How to make multiplications faster in STM32G series

DKuro.1 · ‎2020-05-10

Hi,

when I took two variables and perform a multiplication between them with the STM32CubeIDE, the multiplication itself its made automatically with the multiplier module in the fastest way or there is something I need to do/configure to make it faster?

Danish1 · ‎2020-05-10

It depends stm32G you have, and what data-type your variables are.

STM32G0 only has an integer multiplier.
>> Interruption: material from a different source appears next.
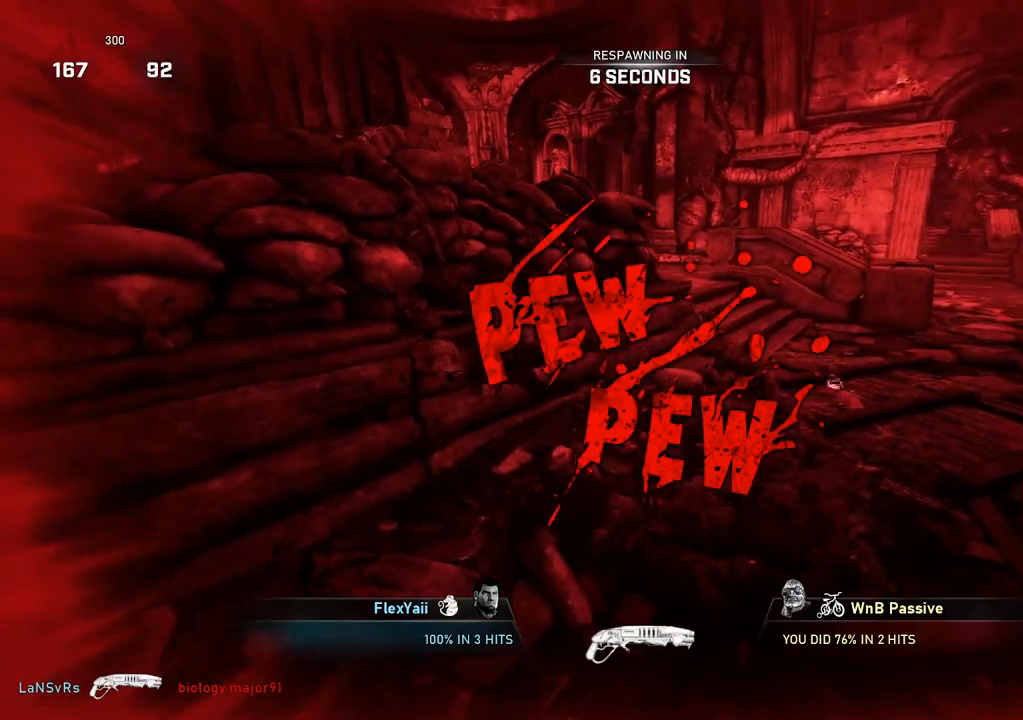
{"buttons": [], "left_stick": "center", "right_stick": "center", "events": []}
The compiler will automatically use it if your variables are integers.

STM32G4 has an integer multiplier and a single-precision floating-point multiplier.
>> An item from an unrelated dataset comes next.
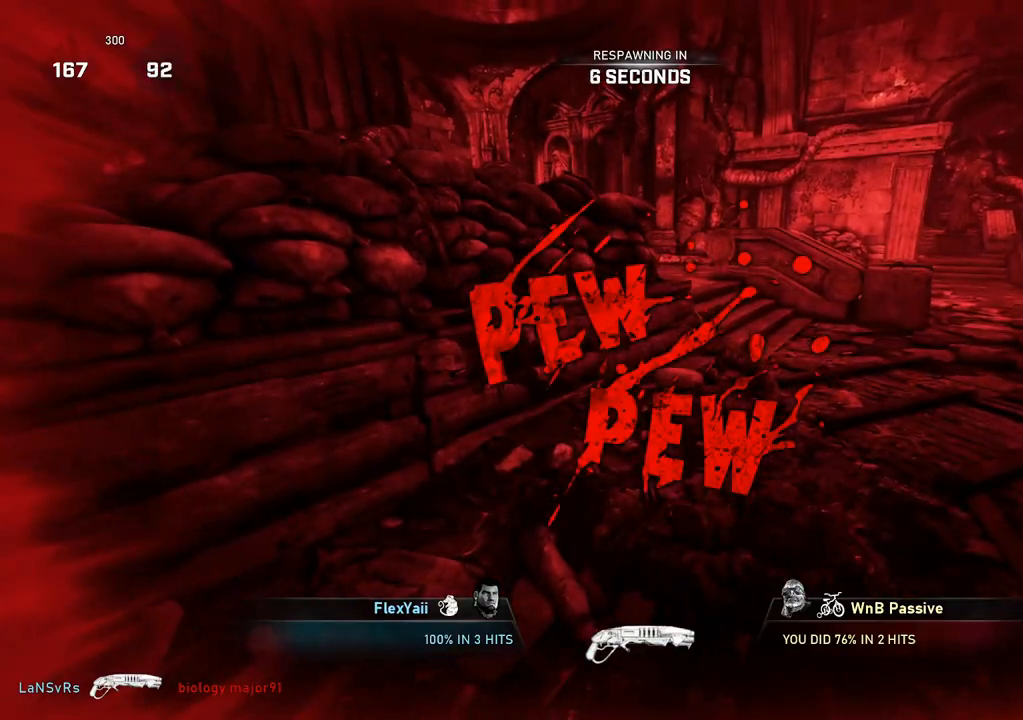
{"buttons": [], "left_stick": "center", "right_stick": "center", "events": []}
If your variables are integers, the compiler will automatically use the integer multiplier.

If your variables are single-precision floating-point, and you have enabled floating-point calculations in your compiler (no I don't know how to specify this in stm32CubeIDE) then it will use the single-precision floating-point multiplier.
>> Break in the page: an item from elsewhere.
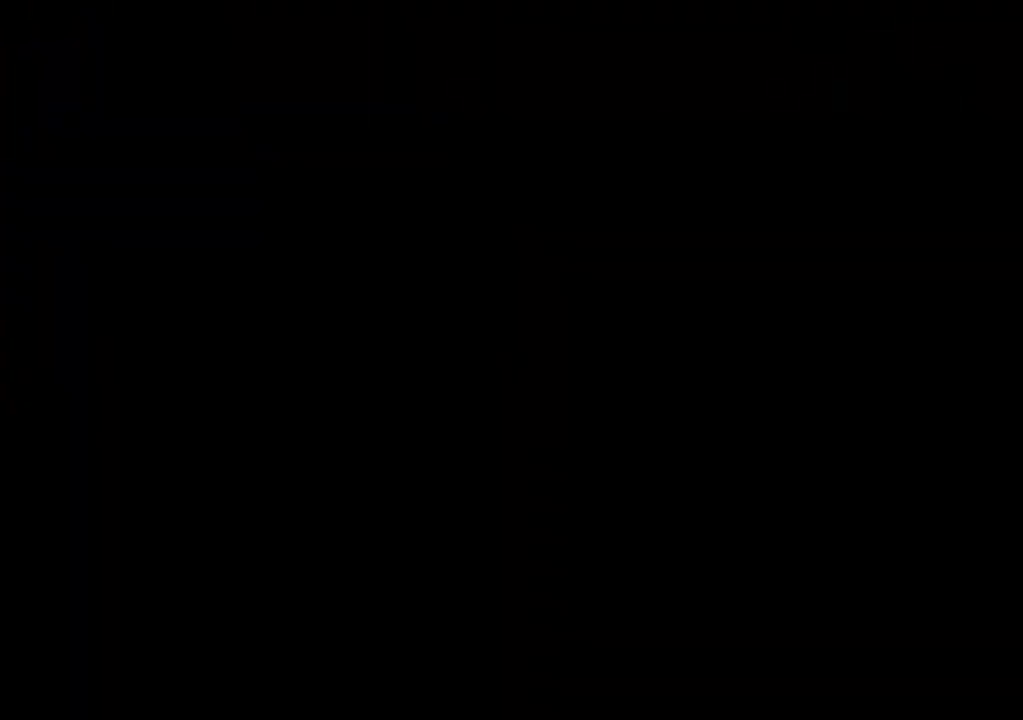
{"buttons": [], "left_stick": "center", "right_stick": "center", "events": []}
But if one or both of the variables are double-precision (and watch out, C compilers assume and promote to double-precision unless told otherwise) then the multiplication must be done in software.

But the quickest test is to see what assembly-code is generated for the multiply. If it is a subroutine-call then it is done in software.

Hope this helps,

Danish

berendi · ‎2020-05-10

The compiler options are set up according to the capabilities of the MCU at project creation, no need to change them.

The floating-point unit (if there is one) must be enabled in software, it is taken care of in the generated code, but you must do it yourself if you don't use generated code.

SCB->CPACR |= ((3UL << (10*2))|(3UL << (11*2)));  /* set CP10 and CP11 Full Access */

Check the system_stm32g*.c file for the above line. Even if it appears to be grayed out by some #if directives, it will be compiled in, you can verify it in the list file.

DKuro.1 · ‎2020-05-10

Hi brendi, thanks for your answer.

I am using the STM32G474 and the datasheet shows that it has a floating point unit. But, SCB->CPACR is not initialized in the #ifdef part... sttrange right?

What do you recomend me to do?

DKuro.1 · ‎2020-05-10

Hi Danish,

thanks for your answer.

I am using STM32G474 and it seems to have a floating point unit. So do you think that is correct to enable it and just make my multiplications in code and the compiler will find out how to do it on hardware?

if my variables are double precision, can I just cast them?

berendi · ‎2020-05-10

Set a breakpint on the line. Is the debugger able to stop on that line, or skips it? What does the SCB->CPACR register contain before / after that line of code?

DKuro.1 · ‎2020-05-11

It actually passes trough there and sets the register SCB->CPACR to 0xF00000.

So it is using the floating point unit, right?

berendi · ‎2020-05-11

Setting the register enables the floating-point unit on the MCU.

Setting the -mfpu=... and -mfloat-abi=hard compiler options lets the compiler generate instructions that actually use it.

The compiler options are set up automatically to use the FPU, don't change them.

If the compiler options are right, then the macros in the #if line get defined at compilation time, and the FPU will be enabled. Because they are defined by the compiler, not in a header file, the editor mistakenly shows them grayed out.

DKuro.1 · ‎2020-05-11

So helpful, thanks berendi!!

Two questions,

1) So, I just need to multiply a*b in my code and that's it?

2) The FMAC module can make the multiplications faster?

Danish1 · ‎2020-05-11

if my variables are double precision, can I just cast them?

Well yes you can. But is that what you want? Casting will do a time-consuming software conversion from a 64-bit double-precision number to a 32-bit single-precision number. Then (if the option is enabled in the compiler) the fast hardware multiply will happen. But then if the result is to be stored in a double-precision variable or compared with a double-precision threshold, it has to be converted in software back to a 64-bit double-precision number.

So that might end up taking as long or longer than a software double-precision multiply. It's much faster if you store everything in single-precision, so you can minimise the number of conversions, as well as saving memory if you have an array of values. But e.g. numeric constants need the suffix f e.g. 1.0f to tell the C compiler not to start with a double-precision value and promote / convert.

Have you tried looking at the assembly-code generated for one of your multiplies?

I see lines like vmul.f32 s14, s14, s20 and I think the "f32" is a giveaway that this is a hardware single-precision multiply.